To fix this, Agusto & Co recommends that banks adopt internal credit scoring systems while working closely with credit agencies to validate their assessment. Such collaboration will create a more balanced and data- driven financial environment, fostering accountability and transparency.

How credit rating agencies add value
Credit rating agencies play a vital role in strengthening financial markets by offering evaluations of creditworthiness. Their assessments help investors to understand the level of risk attached to a borrower or financial instrument, ensuring that interest rates and returns reflect the real market conditions.
By standardizing how credit risk is measured, rating lowers information asymmetry, supporting secondary market trading and helping price instruments efficiently. This builds market confidence, expands the investor base and reduces the overall cost of capital, which are key ingredients for a vibrant and liquid debt market.

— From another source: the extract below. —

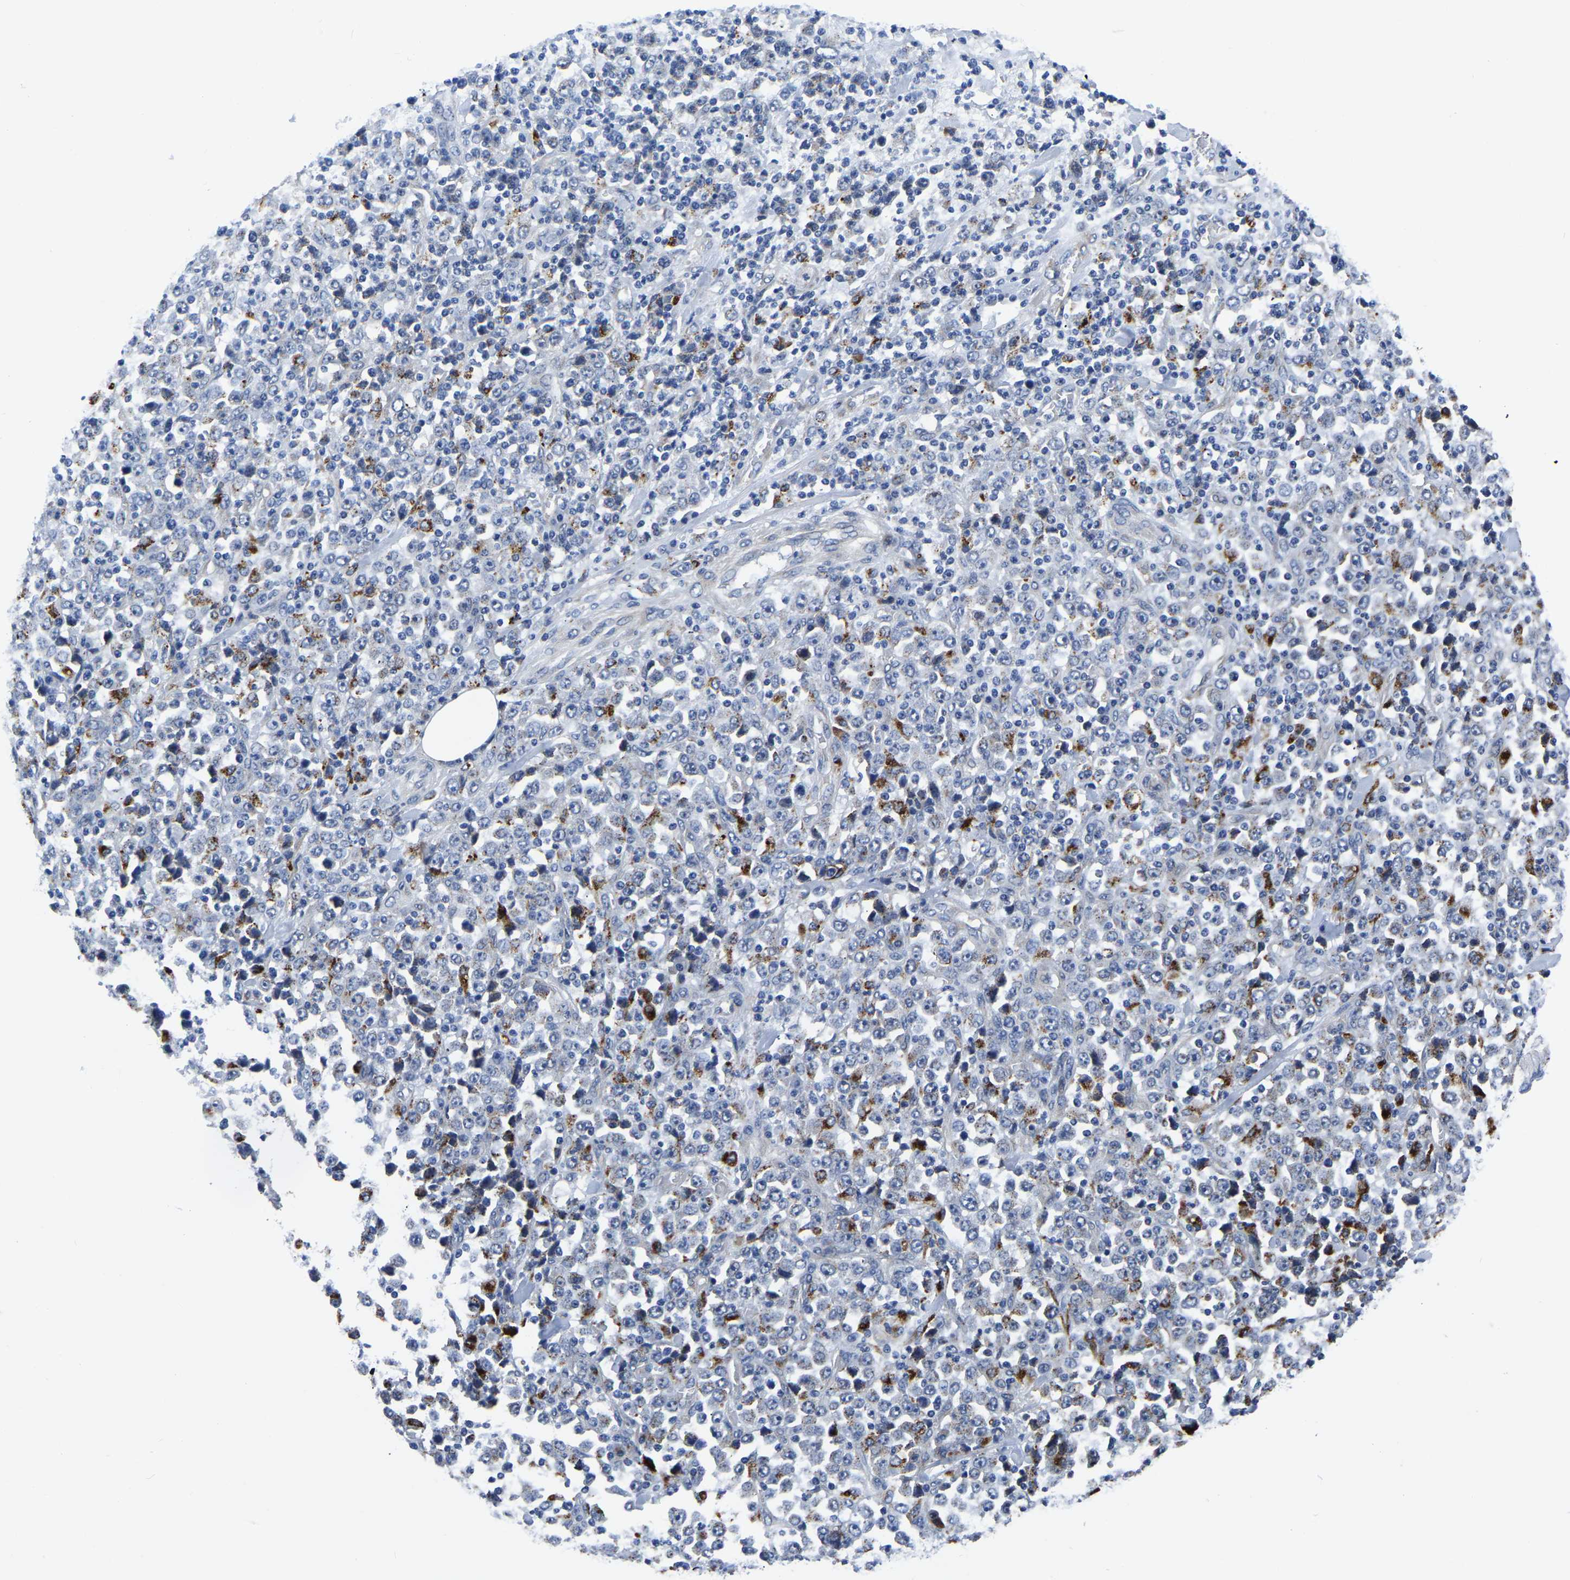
{"staining": {"intensity": "negative", "quantity": "none", "location": "none"}, "tissue": "stomach cancer", "cell_type": "Tumor cells", "image_type": "cancer", "snomed": [{"axis": "morphology", "description": "Normal tissue, NOS"}, {"axis": "morphology", "description": "Adenocarcinoma, NOS"}, {"axis": "topography", "description": "Stomach, upper"}, {"axis": "topography", "description": "Stomach"}], "caption": "An image of human stomach cancer is negative for staining in tumor cells.", "gene": "PDLIM7", "patient": {"sex": "male", "age": 59}}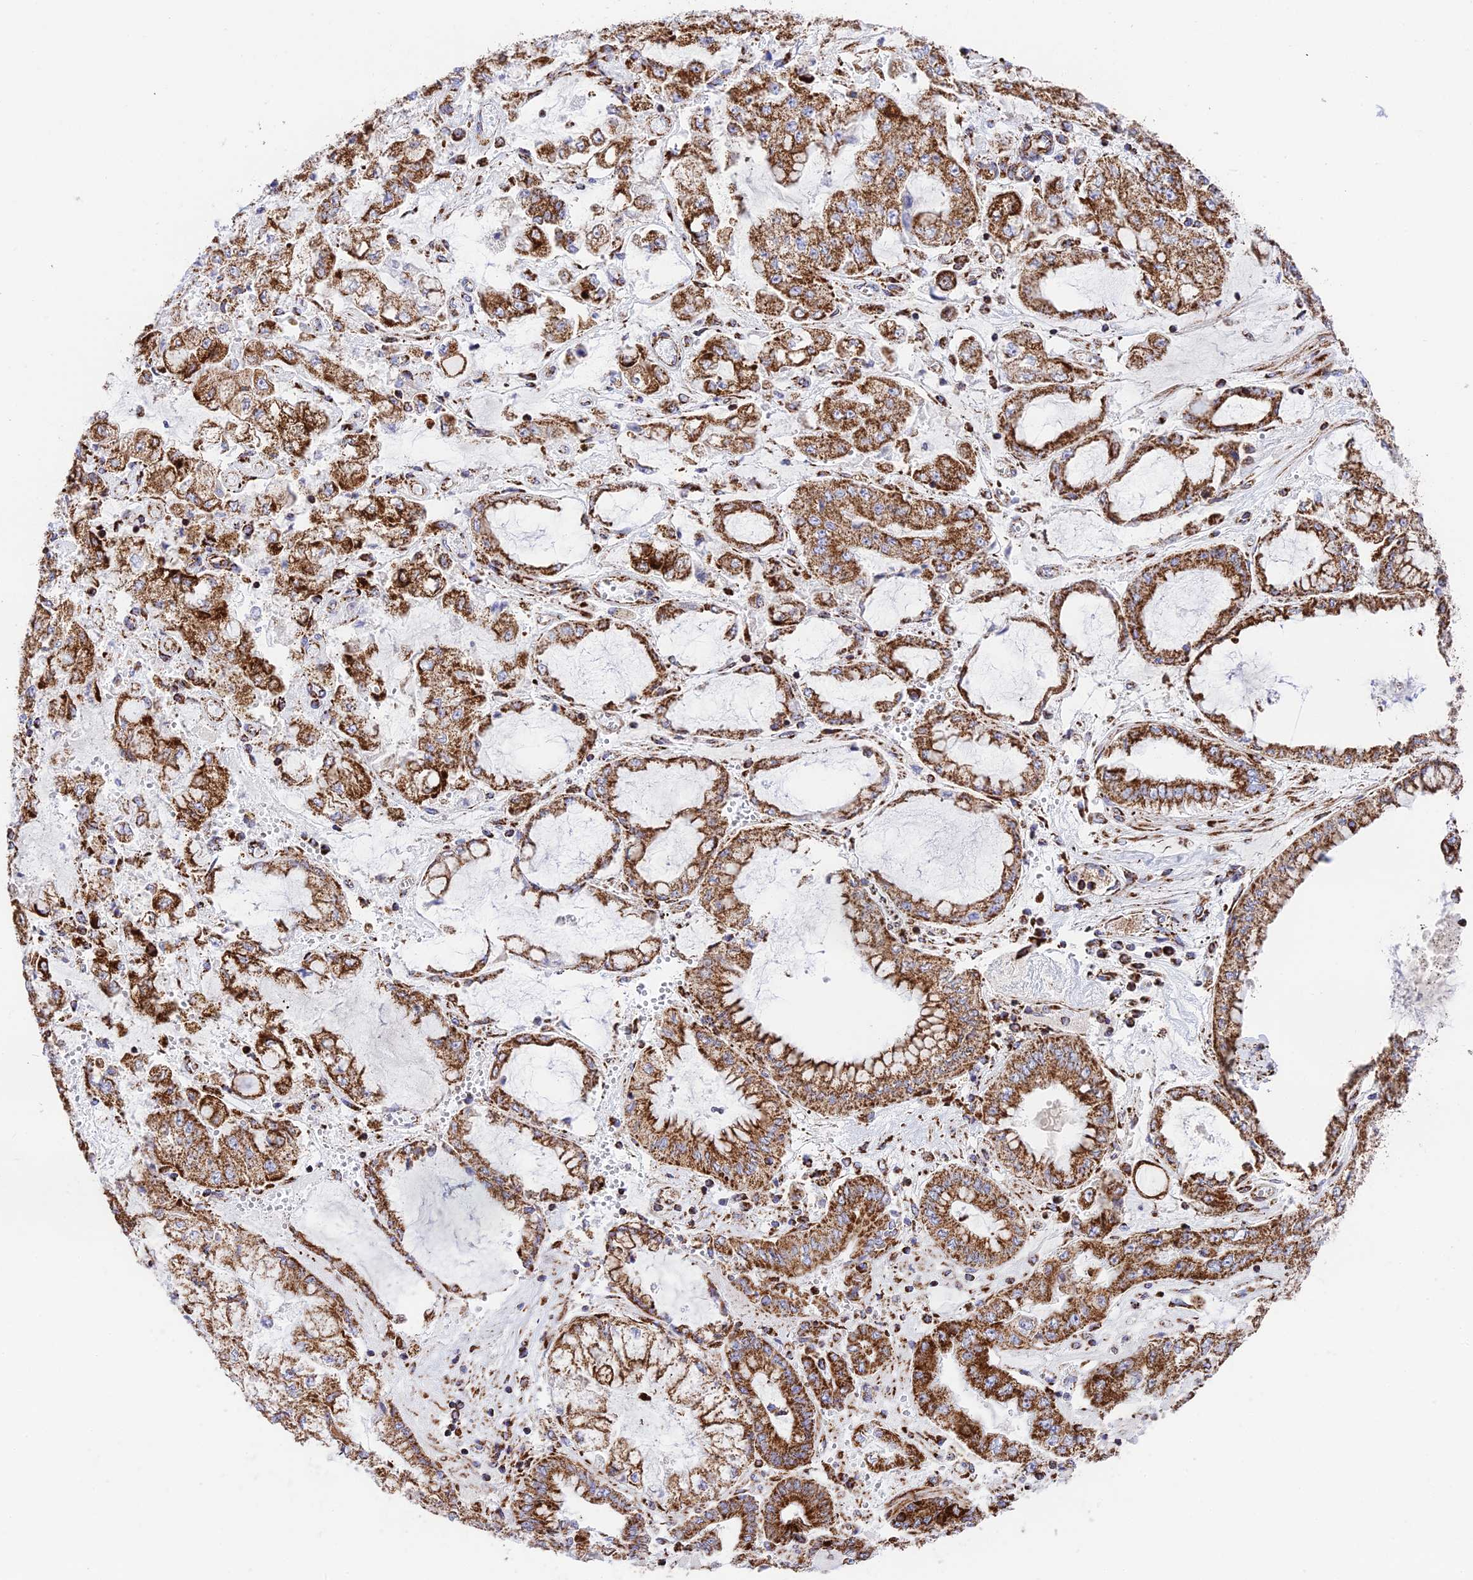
{"staining": {"intensity": "moderate", "quantity": ">75%", "location": "cytoplasmic/membranous"}, "tissue": "stomach cancer", "cell_type": "Tumor cells", "image_type": "cancer", "snomed": [{"axis": "morphology", "description": "Adenocarcinoma, NOS"}, {"axis": "topography", "description": "Stomach"}], "caption": "Stomach adenocarcinoma tissue demonstrates moderate cytoplasmic/membranous expression in approximately >75% of tumor cells", "gene": "CHCHD3", "patient": {"sex": "male", "age": 76}}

Regulatory alignment: making ratings matter
Agusto & Co also highlighted that Kenya’s future growth cannot solely rely on banks’ financing. As much as they play a vital role in enhancing socio-economic development , their lending is often limited to short- term facilities. Long-term funding can only be sustainably sourced through a vibrant debt market. “Banks cannot effectively provide loans with a tenure of fifteen to twenty five years. That kind of funding should come from capital markets, where pension schemes and other long-term investors are willing to provide funding ,” the Group CEO noted.
She cited Nigeria as a case study, where the debt market has grown to be five times the size of the equities market. This expansion, driven by domestic investors and supported by national rating agencies, has enabled large-scaling financing of development without over reliance on foreign debt. For Kenya, similar growth is possible if the market embraces local rating institutions and leveraging the strength of domestic capital.
Technology, data and future ratings
As technology continues to reshape global finance, Agusto & Co believes that innovation will enhance the accuracy and relevance of credit assessment. The firm uses both quantitative and qualitative analysis, besides being supported by data analytics to assess institutions holistically.
While artificial intelligence (AI) helps in data gathering, Mrs Yinka stressed that human expertise remains central to interpreting qualitative factors like management, quality governance and market reputation.
A unified path towards market governance
In closing, the firm emphasized that Kenya’s financial reforms including KESONIA, credit ratings and credit guarantees must work together to create a stronger, more transparent market. None of these entities can thrive in isolation. They support each other in building investor confidence, improving transparency and ensuring long-term stability.
Transparency, discipline and collaboration are the pillars of a strong financial system. By nurturing a credit-conscious culture, Kenya can attract both domestic and international investors and unlock its full economic potential.